In doing data science, we focus less on the process of acquiring the data, and more on what we do after it’s collected. That said, it is critically important to understand what your data are — which includes what was being measured, and how it was measured. Often we might also care about why the data were measured, but not necessarily; increasingly, researchers are making data sets openly available (e.g., through public repositories such as OSF.org not only for purposes of transparency, but with the expectation that other researchers might be able to use the data in ways other than originally intended, to generate new insights.

Our approaches to working with the timing of action potentials of single neurons, Morris water maze behaviour in rats, human reaction times, and functional MRI data will necessarily be different, according to our understanding of what was measured, the underlying physiological properties, and our goals — the meaning we are trying to derive from the data. At the same time, all of these are ultimately measurements stored in files on a computer, and data science is about learning the core skills that allow you to work with any of these types of data and try to find meaning in them.
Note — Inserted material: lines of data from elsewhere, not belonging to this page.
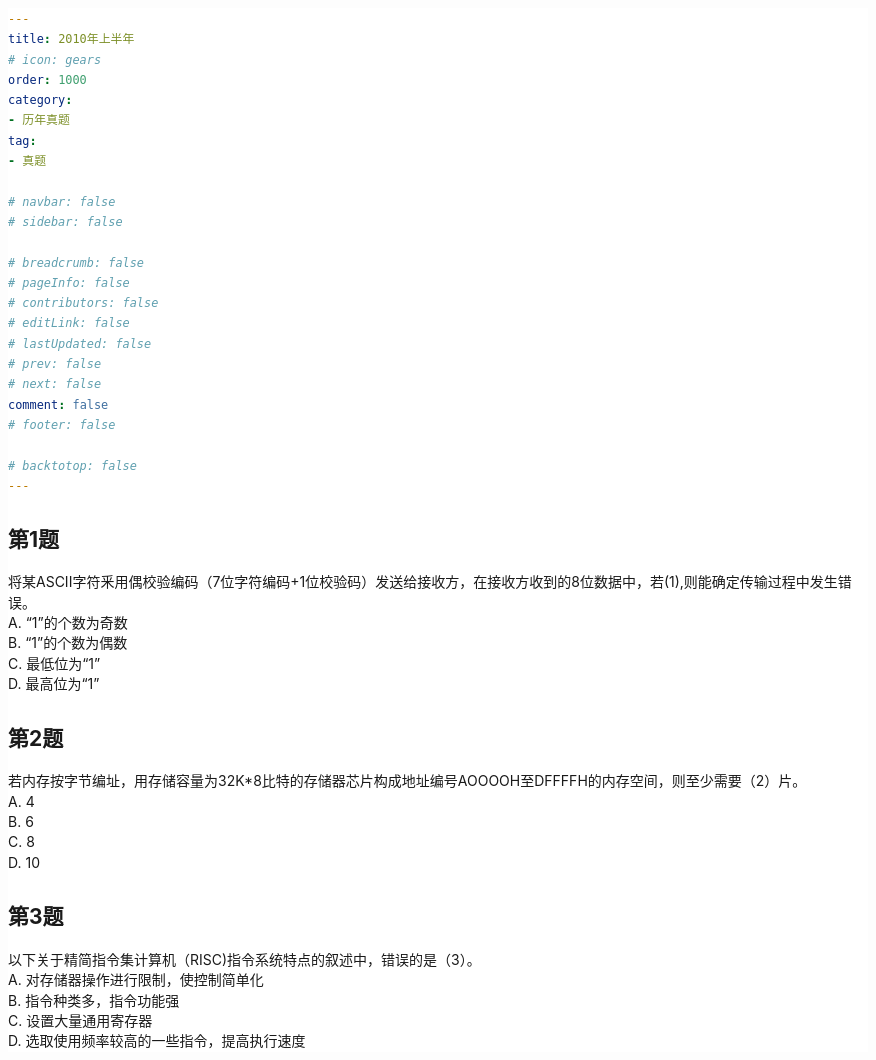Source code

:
 ```yaml
---  
title: 2010年上半年  
# icon: gears  
order: 1000  
category:  
- 历年真题  
tag:  
- 真题  
  
# navbar: false  
# sidebar: false  
  
# breadcrumb: false  
# pageInfo: false  
# contributors: false  
# editLink: false  
# lastUpdated: false  
# prev: false  
# next: false  
comment: false  
# footer: false  
  
# backtotop: false  
---  
```

## 第1题 ##

将某ASCII字符釆用偶校验编码（7位字符编码+1位校验码）发送给接收方，在接收方收到的8位数据中，若(1),则能确定传输过程中发生错误。  
A. “1”的个数为奇数  
B. “1”的个数为偶数  
C. 最低位为“1”  
D. 最高位为“1”  


## 第2题 ##

若内存按字节编址，用存储容量为32K\*8比特的存储器芯片构成地址编号AOOOOH至DFFFFH的内存空间，则至少需要（2）片。  
A. 4  
B. 6  
C. 8  
D. 10  


## 第3题 ##

以下关于精简指令集计算机（RISC)指令系统特点的叙述中，错误的是（3）。  
A. 对存储器操作进行限制，使控制简单化  
B. 指令种类多，指令功能强  
C. 设置大量通用寄存器  
D. 选取使用频率较高的一些指令，提高执行速度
One final thought on the definition of data: since data is a combination of signal and noise, data may need various kinds of preparation or “cleaning” to strip away noise and more easily identify systematic patterns. When some people first encounter such practices, they raise questions about the validity of such practices, or whether they are “cooking” the data — manipulating it to generate the results the researcher desires. There is a huge, and fundamental, difference between manipulating data to generate a specific, predicted result, and cleaning data to minimize noise and optimize finding the signal. Approaches to data cleaning should be systematic, well-reasoned, and accurately reported. In data science, data cleaning procedures are typically well-understood and supported by the peer-reviewed scientific literature. In contrast, manipulating the data to achieve specific ends typically involves dishonest practices such as arbitrarily removing or adding data to create a data set that generates specific results (often without reporting how or why the data were thus manipulated). Dishonest practices are not accepted in the scientific community, and people caught manipulating their data are typically publicly discredited (or at least privately discredited, within social networks), and subsequently find it hard to obtain work or the respect of their peers.